■ Problem to solve ■
Set down the data below without change, skipping the pictures it holds.

■ Record set ■

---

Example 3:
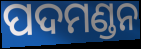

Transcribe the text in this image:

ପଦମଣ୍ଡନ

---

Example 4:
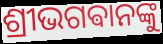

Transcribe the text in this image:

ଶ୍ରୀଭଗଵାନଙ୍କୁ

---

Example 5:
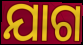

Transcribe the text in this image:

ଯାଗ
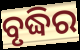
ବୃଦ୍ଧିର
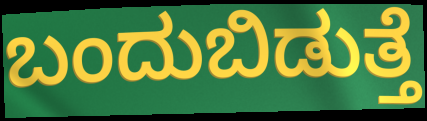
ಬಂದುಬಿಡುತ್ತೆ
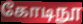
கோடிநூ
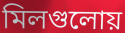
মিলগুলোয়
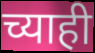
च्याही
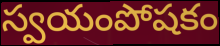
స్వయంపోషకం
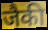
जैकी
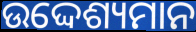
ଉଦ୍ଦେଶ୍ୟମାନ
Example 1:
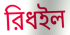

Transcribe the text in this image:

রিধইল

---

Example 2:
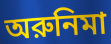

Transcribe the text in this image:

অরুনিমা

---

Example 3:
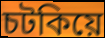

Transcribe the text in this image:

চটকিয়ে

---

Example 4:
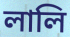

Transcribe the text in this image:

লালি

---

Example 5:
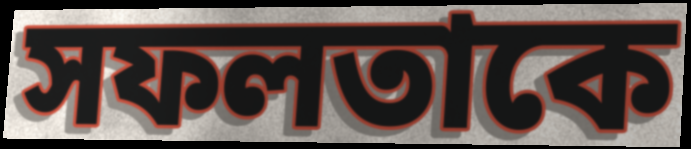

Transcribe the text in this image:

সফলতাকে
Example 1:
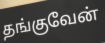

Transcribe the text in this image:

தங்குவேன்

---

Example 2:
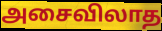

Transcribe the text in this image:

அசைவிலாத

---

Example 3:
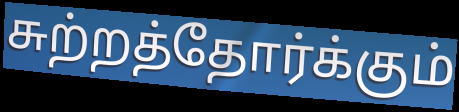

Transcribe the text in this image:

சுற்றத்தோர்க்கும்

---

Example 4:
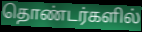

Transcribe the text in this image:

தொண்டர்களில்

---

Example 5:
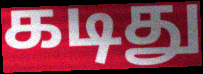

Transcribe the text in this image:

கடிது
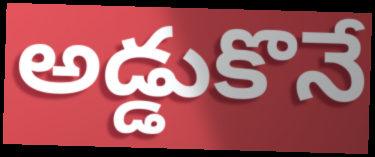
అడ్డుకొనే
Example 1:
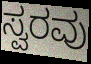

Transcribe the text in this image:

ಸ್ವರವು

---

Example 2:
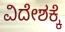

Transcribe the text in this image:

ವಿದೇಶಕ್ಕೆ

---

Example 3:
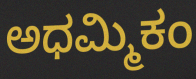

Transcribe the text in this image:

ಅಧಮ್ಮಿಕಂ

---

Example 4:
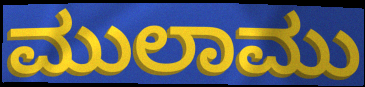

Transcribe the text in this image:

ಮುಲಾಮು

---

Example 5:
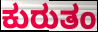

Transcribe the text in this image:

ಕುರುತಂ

■ Answer to this task ■
---

Example 3:

Transcribe the text in this image:

ପଦମଣ୍ଡନ

---

Example 4:

Transcribe the text in this image:

ଶ୍ରୀଭଗଵାନଙ୍କୁ

---

Example 5:

Transcribe the text in this image:

ଯାଗ
ବୃଦ୍ଧିର
ಬಂದುಬಿಡುತ್ತೆ
கோடிநூ
মিলগুলোয়
च्याही
స్వయంపోషకం
जैकी
ଉଦ୍ଦେଶ୍ୟମାନ
Example 1:

Transcribe the text in this image:

রিধইল

---

Example 2:

Transcribe the text in this image:

অরুনিমা

---

Example 3:

Transcribe the text in this image:

চটকিয়ে

---

Example 4:

Transcribe the text in this image:

লালি

---

Example 5:

Transcribe the text in this image:

সফলতাকে
Example 1:

Transcribe the text in this image:

தங்குவேன்

---

Example 2:

Transcribe the text in this image:

அசைவிலாத

---

Example 3:

Transcribe the text in this image:

சுற்றத்தோர்க்கும்

---

Example 4:

Transcribe the text in this image:

தொண்டர்களில்

---

Example 5:

Transcribe the text in this image:

கடிது
అడ్డుకొనే
Example 1:

Transcribe the text in this image:

ಸ್ವರವು

---

Example 2:

Transcribe the text in this image:

ವಿದೇಶಕ್ಕೆ

---

Example 3:

Transcribe the text in this image:

ಅಧಮ್ಮಿಕಂ

---

Example 4:

Transcribe the text in this image:

ಮುಲಾಮು

---

Example 5:

Transcribe the text in this image:

ಕುರುತಂ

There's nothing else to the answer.